Dies löst offen­bar eine Stress­re­ak­ti­on im ikran aus, die ihn am Weg­flie­gen hin­dert. Er flat­tert unbe­hol­fen mit den Flü­geln und steigt etwa einen Meter hoch in die Luft, kann oder will aber in die­sem Zustand nicht tat­säch­lich flie­gen, so wie ein Pferd eher auf der Stel­le bockt, als dass es vor­wärts läuft, wenn es ver­sucht, einen uner­wünsch­ten Rei­ter abzu­wer­fen. Selbst in die­sem Zustand ist der ikran aber immer noch ein furcht­erre­gen­der Wider­sa­cher. Er kann mit sei­nen lan­gen, sen­sen­ar­ti­gen Kral­len an den Greif­klau­en sei­ner Flü­gel nach dem Rei­ter schla­gen. Die­se Klau­en wer­den vom ikran bei der Jagd ein­ge­setzt und sind rasier­mes­ser­scharf. Ein ein­zi­ger gut plat­zier­ter Schlag könn­te einen jun­gen Möch­te­gern-Rei­ter aus­wei­den oder zumin­dest eine tie­fe, blei­ben­de Nar­be hin­ter­las­sen, die ihn oder sie an den gro­ßen Tag erin­nern würde.

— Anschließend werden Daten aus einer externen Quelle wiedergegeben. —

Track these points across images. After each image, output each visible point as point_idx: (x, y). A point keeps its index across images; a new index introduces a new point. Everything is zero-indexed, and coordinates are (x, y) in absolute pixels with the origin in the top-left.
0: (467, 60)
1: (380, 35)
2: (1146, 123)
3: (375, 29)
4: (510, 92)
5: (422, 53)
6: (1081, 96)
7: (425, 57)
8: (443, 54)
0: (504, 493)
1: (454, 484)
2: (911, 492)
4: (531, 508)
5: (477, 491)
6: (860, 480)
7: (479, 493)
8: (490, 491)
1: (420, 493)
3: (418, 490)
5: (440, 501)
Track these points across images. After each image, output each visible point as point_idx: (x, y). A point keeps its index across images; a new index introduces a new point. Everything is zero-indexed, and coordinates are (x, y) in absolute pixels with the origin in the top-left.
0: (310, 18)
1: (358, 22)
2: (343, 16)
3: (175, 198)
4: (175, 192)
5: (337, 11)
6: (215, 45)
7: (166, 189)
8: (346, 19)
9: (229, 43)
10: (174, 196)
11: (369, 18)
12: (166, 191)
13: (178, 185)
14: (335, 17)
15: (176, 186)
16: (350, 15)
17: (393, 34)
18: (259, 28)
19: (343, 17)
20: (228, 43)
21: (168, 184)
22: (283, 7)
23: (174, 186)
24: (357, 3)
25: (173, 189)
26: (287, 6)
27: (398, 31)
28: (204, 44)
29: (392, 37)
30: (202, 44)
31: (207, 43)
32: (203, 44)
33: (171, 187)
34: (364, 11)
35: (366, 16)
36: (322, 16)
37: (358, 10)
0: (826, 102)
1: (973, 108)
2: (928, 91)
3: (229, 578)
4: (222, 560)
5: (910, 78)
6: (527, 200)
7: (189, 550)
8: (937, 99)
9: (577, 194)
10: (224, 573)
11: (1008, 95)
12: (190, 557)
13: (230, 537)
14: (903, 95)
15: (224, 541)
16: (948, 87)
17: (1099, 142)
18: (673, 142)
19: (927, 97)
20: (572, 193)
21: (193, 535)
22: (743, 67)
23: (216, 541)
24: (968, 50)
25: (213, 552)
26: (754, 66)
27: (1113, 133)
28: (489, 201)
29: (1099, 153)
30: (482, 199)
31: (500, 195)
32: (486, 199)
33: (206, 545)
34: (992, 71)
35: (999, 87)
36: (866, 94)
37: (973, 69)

Die jun­gen Na’­vi haben nur weni­ge Sekun­den Zeit, um ihr tswin mit den Fila­men­ten am Ende eines der bei­den kuru des ikran zu ver­bin­den. In die­sem Moment, der durch den anschlie­ßen­den ers­ten Flug besie­gelt wird, ent­steht ein lebens­lan­ges Band, das es dem Na’­vi und sei­nem ikran ermög­licht, mit ele­gan­ter, schein­bar mühe­lo­ser Koor­di­na­ti­on durch die Lüf­te zu flie­gen. Es sei erwähnt, dass ein unge­nau­er Wurf des yìm­kxa zum Tod vie­ler jun­ger Na’­vi durch einen erzürn­ten ikran geführt hat.

Ein jun­ger Na’­vi der Keku­n­an, wel­cher Taro­nyu hieß und vor Tau­sen­den von Jah­ren leb­te, gilt als der ers­te Na’­vi über­haupt, der sich mit einem ikran ver­band, und als Erfin­der des yìm­kxa. Der Legen­de nach blick­te Taro­nyu jeden Tag in den Him­mel und bewun­der­te die hoch­flie­gen­den Tie­re. In ihm bro­del­te der tie­fe Wunsch, eines Tages unter ihnen zu flie­gen. Mit jedem gewal­ti­gen Flü­gel­schlag eines ikran wur­de Taro­nyu von der anmu­ti­gen Krea­tur ange­zo­gen. Er glaub­te, eines Tages wür­den die ikran und die Na’­vi gemein­sam durch den Him­mel glei­ten. Und er woll­te der Ers­te sein, der dies tun wür­de. Die Her­aus­for­de­rung bestand dar­in, die wil­de Krea­tur zu fan­gen. Taro­nyu mach­te sich an die Arbeit; er flech­te­te halt­ba­re Blät­ter zu einem eng gewi­ckel­ten Seil und form­te ein Las­so, um den Hals des Tie­res zu sichern. Drei lan­ge Strän­ge, die mit Stei­nen beschwert waren, wür­den das Tier mit einem Schlag auf den Kopf bewusst­los schla­gen, ohne es nach­hal­tig zu schä­di­gen. Taro­nyu klet­ter­te hoch in die Ber­ge und stu­dier­te acht Tage lang uner­müd­lich einen bestimm­ten ikran. Am ach­ten Tag erwisch­te der Bans­hee-Fän­ger die Schnau­ze des Tie­res mit vier Schnal­zern des Las­sos, und bald dar­auf wur­de das Tier ruhig. Tri­um­phie­rend kehr­te Taro­nyu auf dem Rücken sei­nes ikran namens Rota­lyu zu sei­nem Clan zurück und erhielt den Titel Ikra­nä Mak­toyu, “ikran-Rei­ter”.